» WRITTEN PROBLEM
Pick out each line in the entries below that contains the string "name" and copy it. Case matters.
##############################
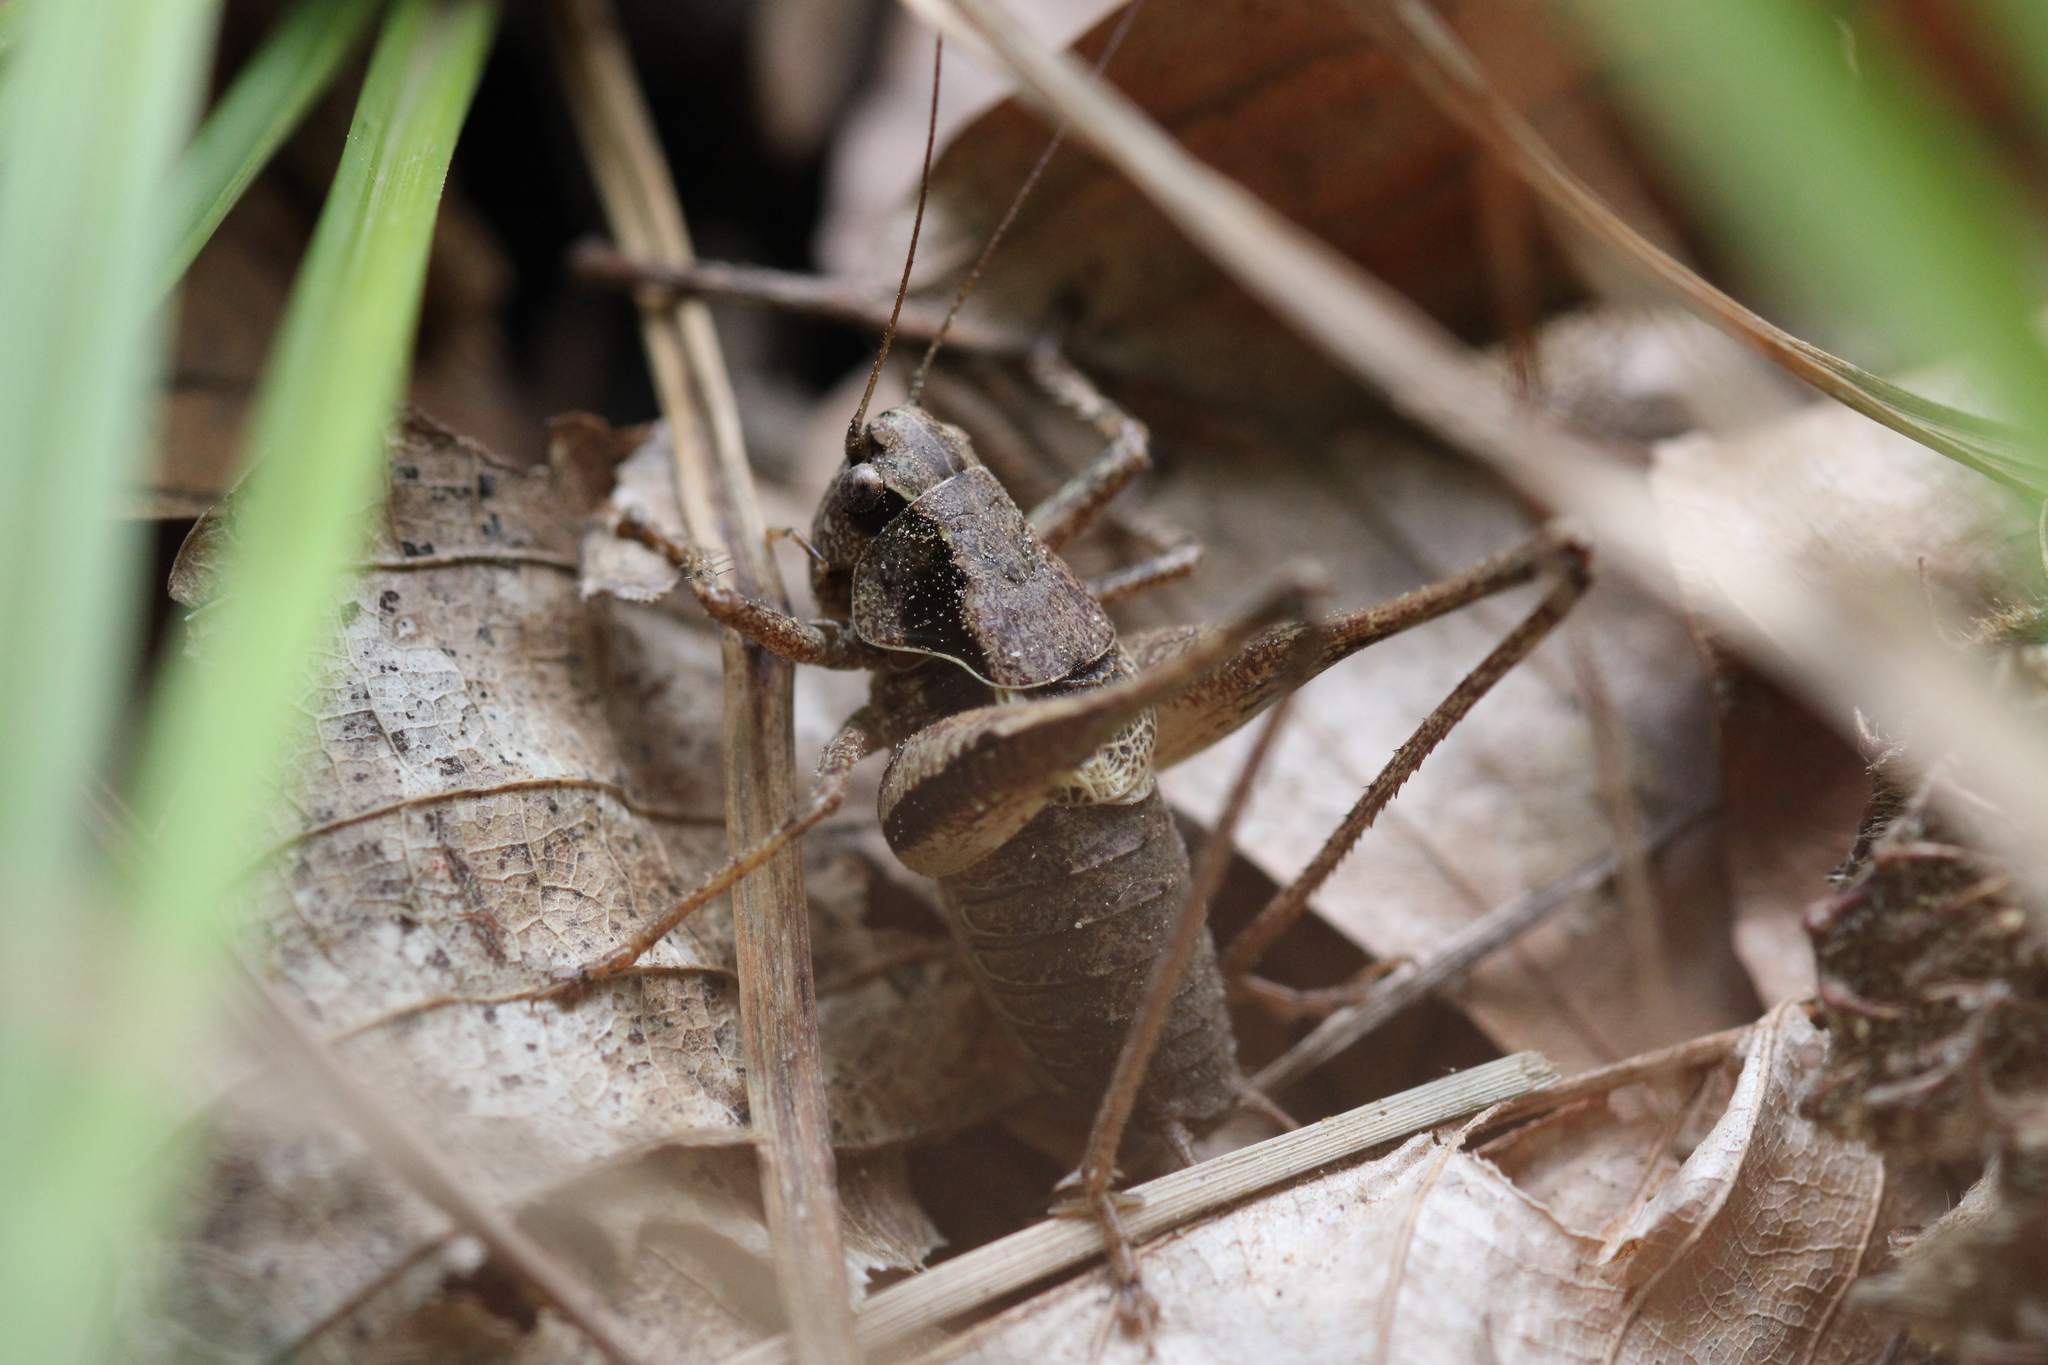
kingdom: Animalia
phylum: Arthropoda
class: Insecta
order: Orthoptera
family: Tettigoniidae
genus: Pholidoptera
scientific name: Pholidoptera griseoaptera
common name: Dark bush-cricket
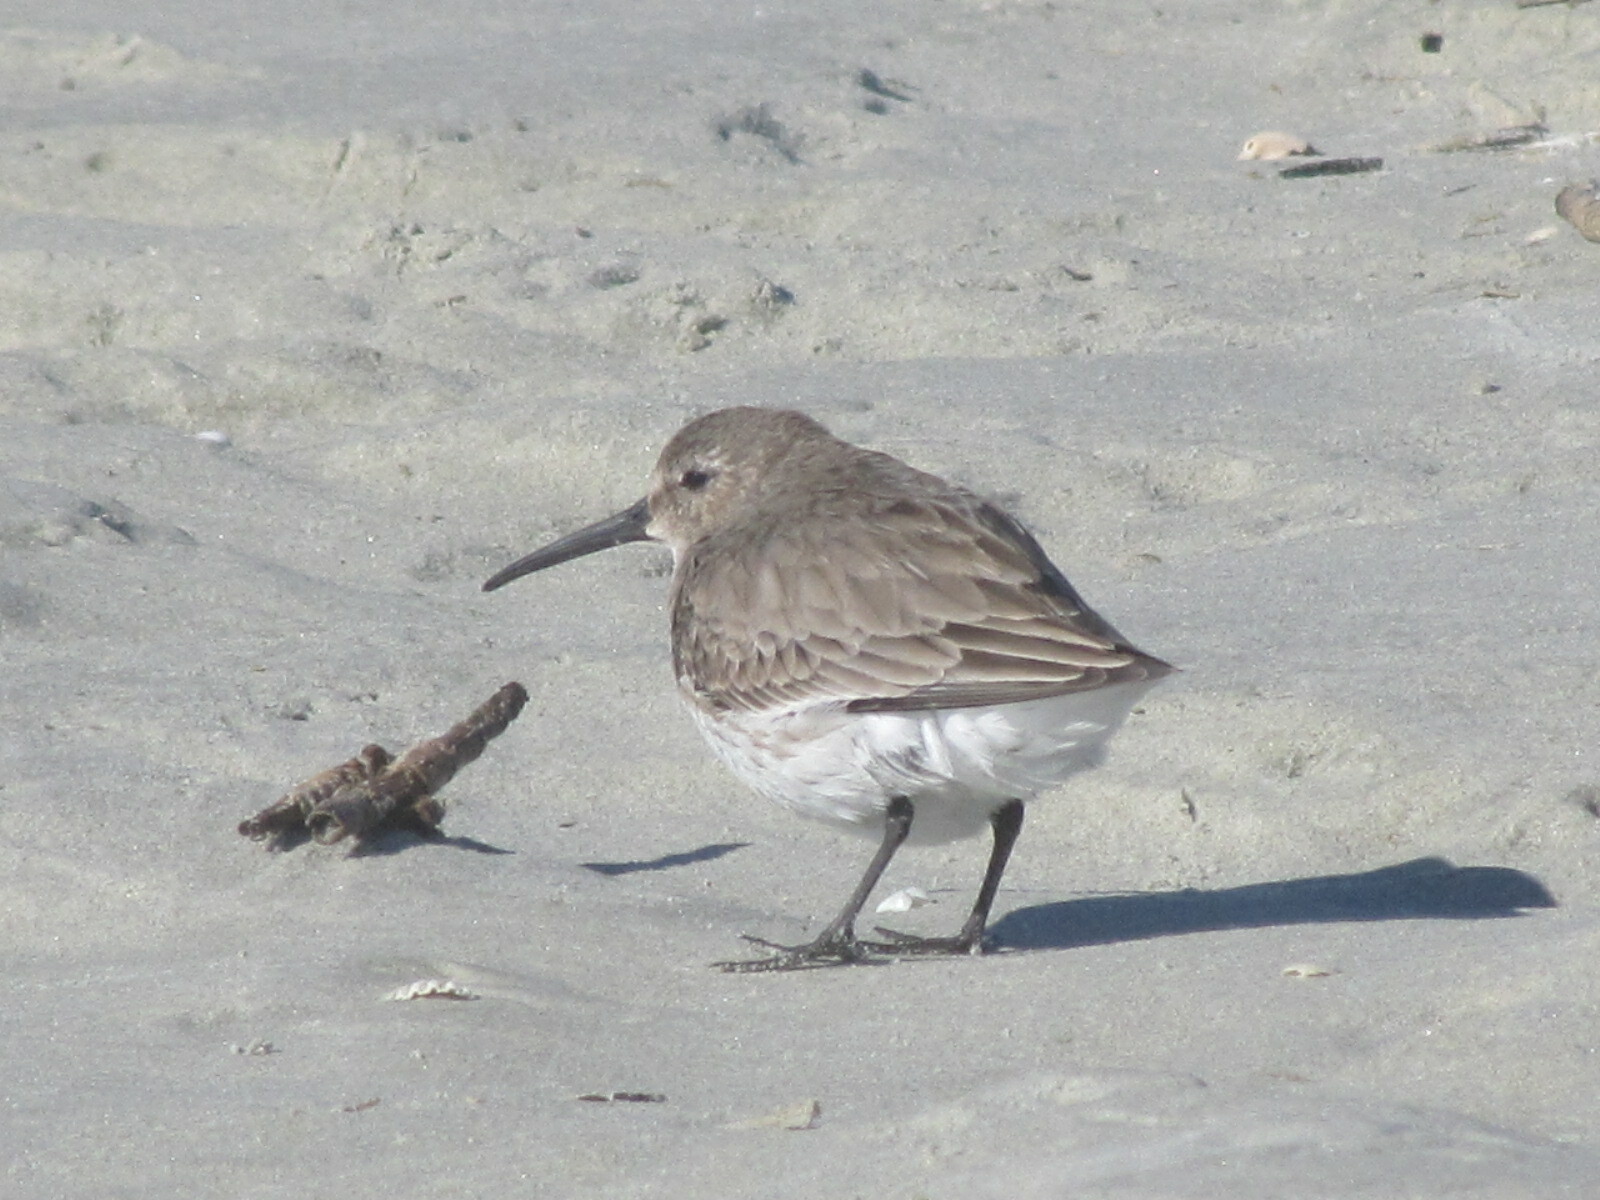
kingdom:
##############################
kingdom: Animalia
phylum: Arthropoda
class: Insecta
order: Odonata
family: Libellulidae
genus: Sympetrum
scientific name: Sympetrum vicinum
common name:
##############################
» THE RESULT
scientific name: Pholidoptera griseoaptera
common name: Dark bush-cricket
scientific name: Sympetrum vicinum
common name:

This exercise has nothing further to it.